"Oh, Massa Jacob," said the placable Sally, "how can you say so?"
"But you are her relation you say, sir," continued the stranger; and here he turned round as if recollecting himself, and stuck his head through the window that looked into the piazza. Addressing some one who was tumbling portmanteaus and luggage about there—"I say, Felix, he can't be a brown chap, eh?—he don't look like it."
"Poo, poo! what if he be?" said the person spoken to—"What if he be?—order supper, man—curse this portmanteau! the straps are as stiff as iron hoops, and have broken my nails. You villain, Twister, why don't you come and help me, that I may get out my clothes?"
"Here, massa," said a blackie from the street, and the gentleman who had spoken now entered.
Sally had asked leave for the new comers to join our party, and as this might be according to rule in Jamaica, we consented of course, and they were presently seated at the same board.
The shortest of the two was a stout, sun-burned man, about thirty, with a round face, but a fine white forehead, and beautiful clustering brown hair. He was dressed in very short nankeen trowsers, very much faded, silk stockings, and shoes—rather an out-of-the-way rig for a traveller through dirty roads, as it struck me; and wore a long French-cut blue military frock or pelisse, garnished with a perfect plague of frogs.
This was largely open at the breast, displaying a magnificent whitish-blue cambric frill, while a neckcloth, with a strong dash of the same indigo shade, was twisted round his bull neck as gracefully as a collar round a mastiff's; while, above it, the peaks of his shirt stood up in such pomp of starch and stiffness, that I could not help considering his ears in some peril.

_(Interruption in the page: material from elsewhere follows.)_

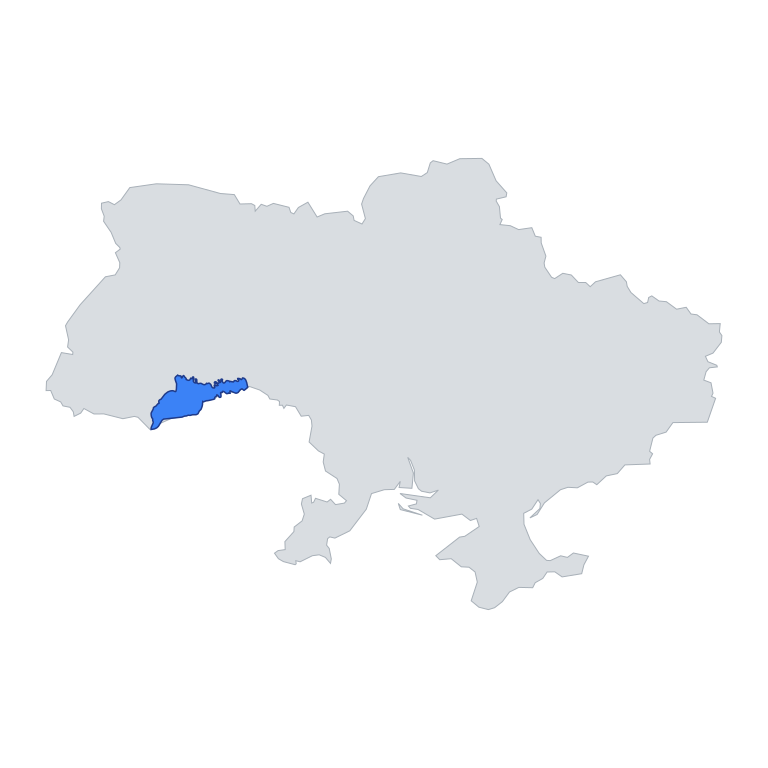 Chernivtsi highlighted on a map of Ukraine
{"feature_id": "UKR-288", "entity_name": "Chernivtsi", "entity_type": "Region", "adm_level": 1, "iso_a3": "UKR", "parent_name": "Ukraine", "parent_adm1": "", "projection": "mercator", "projection_center": [26.206, 48.196], "detail": "fine", "context": "in_parent", "style": "filled", "palette": "blue", "viewbox_px": 768, "rotation_deg": 0, "n_neighbors": 0, "source": "natural_earth", "source_scale": "10m", "svg_char_len": 7818}
<svg xmlns="http://www.w3.org/2000/svg" viewBox="0 0 768 768"><path d="M530.2,539.7L539.2,553.4L546.6,560.4L550.3,560.6L560.7,555.8L567.4,557.4L573.4,553.0L588.5,556.2L583.9,564.8L581.7,573.7L562.1,576.9L554.8,571.8L547.1,572.0L542.8,578.4L535.2,582.7L532.7,587.7L518.8,587.4L509.5,592.0L502.4,601.6L494.6,607.7L488.4,609.6L478.9,607.2L471.2,600.8L477.3,582.1L475.1,572.0L469.0,567.2L461.3,566.8L451.2,558.7L439.7,559.7L435.8,555.7L459.6,537.1L464.8,536.3L479.2,526.5L476.6,518.4L470.4,520.5L461.9,514.1L434.6,519.1L418.1,509.5L410.4,508.3L408.4,506.0L416.4,503.9L417.0,500.3L406.0,498.0L400.0,493.5L430.3,497.8L438.4,490.1L430.0,492.9L421.5,491.2L418.4,488.7L414.6,480.9L414.4,470.0L410.6,460.4L407.7,457.3L413.4,473.1L411.9,488.3L399.1,487.5L400.3,481.3L394.3,489.4L384.3,489.7L371.5,493.6L366.3,509.2L349.8,530.8L334.9,538.1L329.8,536.9L327.6,538.6L326.6,545.2L329.2,548.4L331.3,558.9L330.5,563.4L325.4,557.4L319.2,554.8L312.4,555.7L300.1,561.8L295.8,560.7L296.2,563.8L295.1,564.7L283.4,561.6L278.4,558.7L274.5,553.2L278.1,550.6L285.2,549.6L284.9,541.6L293.9,531.6L294.2,527.0L302.1,520.9L304.3,514.1L301.4,504.0L302.5,498.7L311.0,495.2L311.7,503.0L313.6,502.3L315.5,498.3L327.1,502.0L330.6,499.3L335.5,504.6L344.4,503.1L346.5,500.7L338.8,494.3L339.4,484.2L337.0,478.5L325.5,471.0L323.2,462.0L324.3,454.1L318.4,450.9L309.1,442.0L312.0,426.1L311.4,420.0L308.7,415.4L301.2,416.2L295.5,406.7L286.4,405.0L283.9,408.4L282.4,405.2L279.3,405.3L279.5,401.5L277.4,400.0L269.8,399.0L267.9,395.4L259.7,390.0L249.5,386.5L244.1,390.0L241.6,389.1L237.5,392.5L223.2,391.6L214.6,398.8L202.8,402.0L201.8,407.1L197.5,413.9L171.2,418.5L160.2,423.4L156.6,427.7L149.8,429.3L138.0,417.3L134.4,416.4L122.9,418.7L103.8,413.9L94.0,414.0L83.9,408.5L80.7,413.1L74.1,416.4L73.3,411.8L70.0,407.3L63.0,405.9L60.7,401.9L54.3,399.0L50.7,390.5L46.1,390.6L46.5,381.4L52.2,374.7L61.4,352.6L72.7,354.5L72.9,352.1L67.6,347.0L68.6,339.8L65.5,325.7L67.7,321.9L80.1,304.8L105.4,276.8L115.2,274.9L119.6,267.8L119.8,262.7L115.4,252.7L120.2,249.1L119.8,247.5L115.7,243.4L111.1,232.3L103.6,221.3L104.2,216.2L101.4,208.8L101.5,203.2L108.4,201.6L114.4,204.7L121.0,199.9L129.8,187.6L156.3,183.8L188.6,184.8L220.4,193.5L234.3,194.6L240.0,204.0L251.5,203.7L254.8,205.5L255.2,211.2L261.2,204.3L266.9,206.3L273.4,203.4L289.0,207.3L290.8,212.5L293.9,213.9L298.4,207.5L307.9,202.2L317.1,217.0L324.8,213.8L347.6,211.2L353.2,215.9L354.1,220.4L362.0,224.0L365.4,218.6L361.6,204.1L363.5,198.5L370.0,185.9L378.4,176.7L400.7,172.9L421.3,176.5L427.3,172.6L430.3,162.9L433.1,160.7L447.0,164.1L459.8,158.7L481.9,158.4L488.9,164.2L496.1,180.8L506.8,192.9L506.1,196.8L496.4,199.1L496.2,201.1L499.4,206.6L500.5,218.1L502.2,219.5L499.9,224.6L510.3,225.7L518.6,229.6L531.8,227.7L535.3,236.2L541.1,237.3L541.2,242.9L545.9,256.1L544.1,263.0L544.8,267.2L551.6,277.3L554.7,278.6L562.8,273.3L571.3,275.0L578.4,282.5L585.7,282.5L590.2,286.7L595.5,281.8L620.4,274.8L626.4,281.8L627.2,286.4L631.0,292.6L643.8,303.6L647.6,302.5L648.7,297.5L651.8,295.9L659.0,301.0L666.4,301.7L676.6,309.2L686.2,307.3L691.0,314.0L697.0,314.8L708.9,323.8L720.2,323.6L719.4,332.0L721.9,335.6L721.3,342.3L713.0,353.1L705.4,356.3L707.9,361.7L716.8,365.3L717.3,366.9L709.4,367.8L706.1,371.7L703.8,380.1L711.0,382.8L713.0,393.2L711.5,396.4L715.6,398.3L707.3,422.2L672.9,422.6L666.1,432.1L655.9,435.3L652.9,438.1L649.6,451.3L652.6,453.8L649.6,459.4L650.1,464.0L624.9,464.9L617.3,473.6L606.3,475.9L596.8,484.7L592.8,482.0L587.9,482.1L577.4,487.8L567.9,487.3L560.5,489.7L544.4,502.9L537.1,514.5L529.9,517.9L539.9,508.5L540.4,503.5L538.0,499.7L531.8,509.1L523.7,513.3L524.0,524.3L530.2,539.7ZM422.4,515.2L400.3,509.6L398.3,503.4L403.1,508.8L422.4,515.2Z" fill="#d9dde1" stroke="#a8b0b8" stroke-width="1"/><path d="M214.6,398.9L213.4,399.4L208.7,400.5L208.1,400.6L206.3,400.7L205.7,400.9L204.4,401.5L203.8,401.7L203.1,401.7L202.8,401.5L202.5,403.4L202.5,404.7L202.1,406.4L201.5,408.2L201.0,409.4L200.5,409.9L199.5,410.8L199.1,411.4L198.2,413.3L197.9,413.8L196.1,414.7L195.2,414.7L192.5,414.7L190.1,415.4L188.3,415.2L187.7,415.4L186.5,415.9L184.5,416.1L182.1,417.1L163.6,419.1L162.0,420.3L158.4,426.3L156.8,427.8L154.5,428.9L151.6,429.4L151.1,429.5L151.1,429.4L151.1,428.8L151.1,428.5L151.3,427.2L153.1,423.1L153.2,422.6L153.2,422.4L153.2,422.2L153.2,421.8L153.1,421.6L152.8,420.9L152.7,420.5L152.7,420.3L152.7,419.1L152.6,418.9L152.6,418.7L152.4,418.4L151.8,417.7L151.7,417.5L151.7,417.3L151.4,416.4L151.3,416.0L151.2,415.1L151.1,414.0L151.1,413.8L151.1,413.6L151.2,413.1L151.3,412.7L153.0,409.5L153.2,409.0L153.4,408.1L153.4,407.8L153.6,407.6L153.8,407.3L154.5,406.8L154.8,406.6L155.5,406.4L155.8,406.2L157.8,403.9L158.2,403.6L158.5,403.5L158.8,403.4L159.1,403.2L159.1,402.8L158.9,402.4L158.8,402.2L158.8,401.8L158.8,401.3L158.8,401.1L158.9,400.9L158.9,400.7L159.1,400.4L159.4,400.1L159.9,399.7L160.4,399.4L160.9,399.3L161.2,399.0L164.8,394.3L167.7,392.0L169.1,391.4L170.6,390.9L172.3,390.7L173.1,390.8L173.5,390.9L174.3,391.2L174.6,391.4L175.0,391.5L175.4,391.6L175.6,391.5L175.8,391.3L176.0,391.0L176.1,390.5L176.4,389.1L176.6,384.0L176.5,383.4L175.5,380.7L175.1,379.1L175.0,378.4L175.0,378.1L175.1,377.8L175.3,377.4L175.5,377.1L175.8,376.7L176.3,376.3L177.7,375.1L178.2,375.5L179.0,375.8L180.7,375.9L181.0,376.2L181.3,377.6L181.7,377.9L182.1,377.7L182.3,377.3L182.3,376.8L182.6,376.3L183.6,375.6L184.2,376.1L184.6,377.0L185.3,377.5L186.1,378.5L186.2,378.9L186.2,379.4L186.2,379.5L188.0,380.3L188.7,380.3L189.3,380.2L189.9,379.8L190.4,378.7L190.8,378.2L191.8,378.7L192.1,378.7L192.3,378.4L192.4,377.4L192.6,377.1L193.2,376.9L193.6,377.2L193.7,378.0L193.6,379.1L193.6,378.7L193.3,380.5L193.3,381.2L193.8,382.0L194.4,382.6L195.1,382.9L195.8,382.9L196.2,382.2L195.6,381.3L195.3,380.7L195.2,380.0L195.2,379.2L195.3,379.0L196.4,379.1L196.8,379.8L196.8,381.4L197.0,383.0L198.2,383.7L200.3,383.3L201.0,383.4L201.5,383.5L202.4,384.1L203.6,384.6L204.7,384.7L205.7,384.3L206.5,383.3L207.2,383.6L209.0,383.1L209.7,383.5L210.7,384.4L211.0,384.9L211.6,386.5L212.1,387.2L212.6,387.7L213.3,387.9L214.1,388.0L214.7,387.6L214.2,385.7L214.5,384.9L214.9,384.8L215.2,385.1L215.4,385.5L215.5,385.7L215.9,385.7L217.2,385.7L218.0,385.4L217.8,384.9L217.2,384.2L216.6,383.7L215.1,383.4L214.4,383.0L214.4,382.4L215.1,381.7L216.0,381.9L217.3,383.0L217.9,383.2L218.5,383.3L218.9,382.9L219.1,382.0L219.0,381.6L218.3,380.8L218.1,380.4L218.3,379.9L218.7,379.9L219.2,380.2L219.4,380.8L219.5,381.8L219.9,382.4L220.4,382.4L220.9,381.4L221.0,380.8L220.8,380.0L220.9,379.5L221.3,379.1L221.7,379.1L222.1,379.2L222.5,379.5L222.3,380.6L222.5,381.8L223.0,382.6L223.6,383.0L224.6,382.8L225.1,382.3L225.5,381.7L226.1,381.0L226.9,380.6L227.7,380.7L229.1,381.0L229.6,381.6L229.8,381.8L230.0,381.7L230.3,381.4L230.8,381.4L231.6,381.7L233.2,381.9L233.5,381.8L233.8,381.5L234.2,380.8L234.4,380.6L235.7,380.6L236.1,380.7L237.0,381.3L237.4,381.4L237.8,381.4L238.2,381.3L238.5,381.0L238.7,380.6L238.8,379.8L238.5,379.6L238.1,379.5L237.8,379.3L237.7,378.5L238.5,378.4L240.0,378.7L240.4,379.0L240.7,379.3L241.0,379.5L241.5,379.5L241.9,379.1L242.4,378.2L242.8,377.9L244.3,378.4L245.4,379.4L246.1,380.9L246.7,382.6L247.5,386.3L247.8,386.8L247.0,388.0L244.7,389.9L244.1,390.3L243.6,390.1L242.5,389.1L241.8,388.9L240.4,389.6L238.4,392.1L238.2,392.4L236.8,393.1L235.5,393.1L231.5,391.5L230.7,391.0L230.3,390.9L229.9,391.1L229.9,391.5L230.0,392.0L230.0,392.3L230.0,392.6L230.1,392.9L230.2,393.2L230.0,393.3L229.5,393.2L229.1,393.3L228.8,393.1L228.6,393.0L228.2,393.4L226.8,393.7L225.5,392.9L224.3,391.8L223.0,391.3L222.6,391.4L222.5,391.8L222.4,392.2L222.0,392.5L221.8,392.5L221.2,392.3L220.6,392.8L220.6,393.3L220.8,394.0L221.0,395.1L221.0,396.2L220.9,396.9L220.4,397.3L219.7,397.4L219.0,397.0L218.5,396.4L218.1,395.7L217.6,395.2L216.9,394.9L216.7,395.3L216.5,396.1L215.3,396.9L214.8,397.5L214.6,398.4L214.6,398.9Z" fill="#3b82f6" stroke="#1e3a8a" stroke-width="1.5"/></svg>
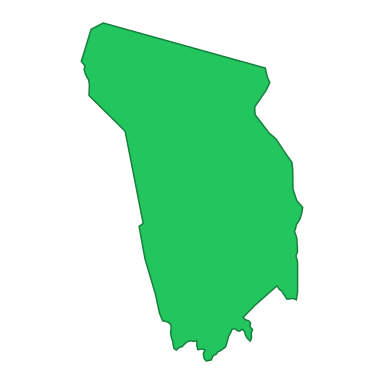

When he entered, he had replaced the small, narrow-brimmed, glazed hat, that had been knocked off by Sally in her paroxysm; the oily appearance of which, in such a climate, was enough to make one perspire, and rolled in, quite at home apparently, with a hand stuck into each side-pocket. Altogether he looked like a broiled man; but when he sat down at table, I was refreshed by noticing that his hands were beautifully white; and, according to Lord Byron's maxim, I took this as a kind of voucher, for want of a better, that the nondescript was a gentleman. His companion was a tall, thin, dark, young fellow, apparently about twenty-five or twenty-six years of age, with short, curly, fair hair, dressed in white jean pantaloons, with long Hessian boots drawn up over them to his knees, white waistcoat and neckcloth, and a blue coat. There was nothing peculiar about his appearance. We all carried on for some time in silence. At length the shortest of my new acquaintances asked me to drink wine with him.
"Your good health, sir. Here's to our better acquaintance."
"Massa Jacob," quoth Mammy Sally, who was superintending the attendance of her servants, with a knowing look, "you know who you drink wine wid?"
Mr Twig looked round at her with an expression efface as if he neither knew nor cared.